47,243 people in Spelthorne waited more than four hours in A&E last year
The number of patients waiting more than four hours in Spelthorne’s A&Es has risen by 76% compared with four years ago, Liberal Democrat analysis of House of Commons Library research reveals.
The data showed that across Spelthorne, 47,243 people waited over four hours in 2023, 26,718 more than in 2019, a 76% increase. The data also revealed that the number of patients who waited over 12 hours to be seen in A&E in the local NHS trust rose from 41 in 2019 to 102 in 2023.
In England as a whole, there were nearly 6.5 million waits of over four hours in 2023, up nearly 3 million since 2019. This comes as Liberal Democrat research revealed that the NHS budget is facing a £4.7 billion cut this year when inflation is taken into account.

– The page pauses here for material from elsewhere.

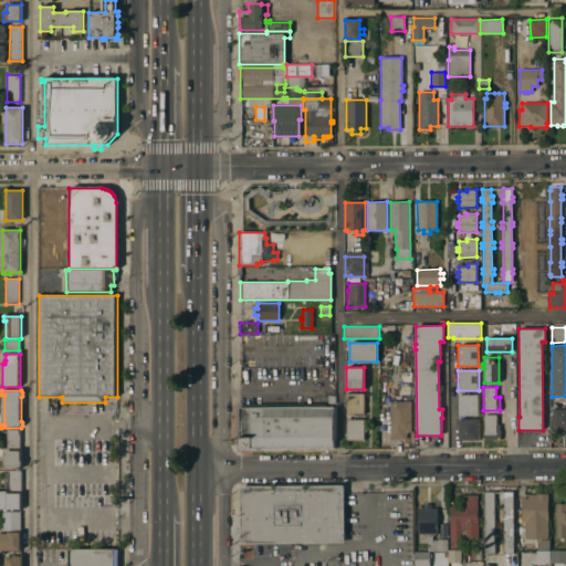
[(364,413),(346,413),(346,394),(364,394),(364,413)]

Conditions can worsen significantly for patients who are not promptly seen, and the Royal College of Emergency Medicine has previously estimated that there were 23,003 excess patient deaths in England in 2022 associated with long waits.

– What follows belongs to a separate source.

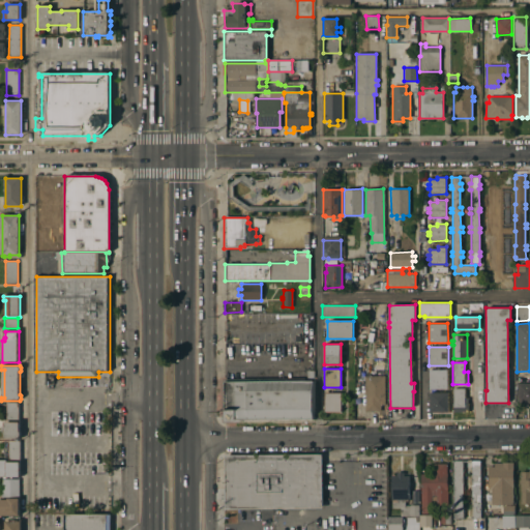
[(448,388),(430,389),(429,370),(447,370),(448,388)]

The Liberal Democrats are calling on the government to reverse its near £5 billion of real terms cuts to NHS funding over this year and next, and invest more in local health services including A&E.
Liberal Democrat Prospective Parliamentary Candidate for Spelthorne, Harry Boparai, said:
“Every year A&E delays keep getting worse under this Conservative government as hospitals in our area are starved of the funding they need.
“These appalling delays are leaving often vulnerable and elderly patients in our area waiting for hours on end in overcrowded A&Es.
“It is simply unthinkable that Rishi Sunak is now choosing to slash funding for the NHS further, while appalling figures like this are emerging. This will just pour petrol on the flames of the NHS crisis.
“Spelthorne deserves so much better than this Conservative government that is ignoring the suffering of patients and driving our health service into the ground. Every vote for the Liberal Democrats is a vote to fix the NHS and ensure people can access the care they need.”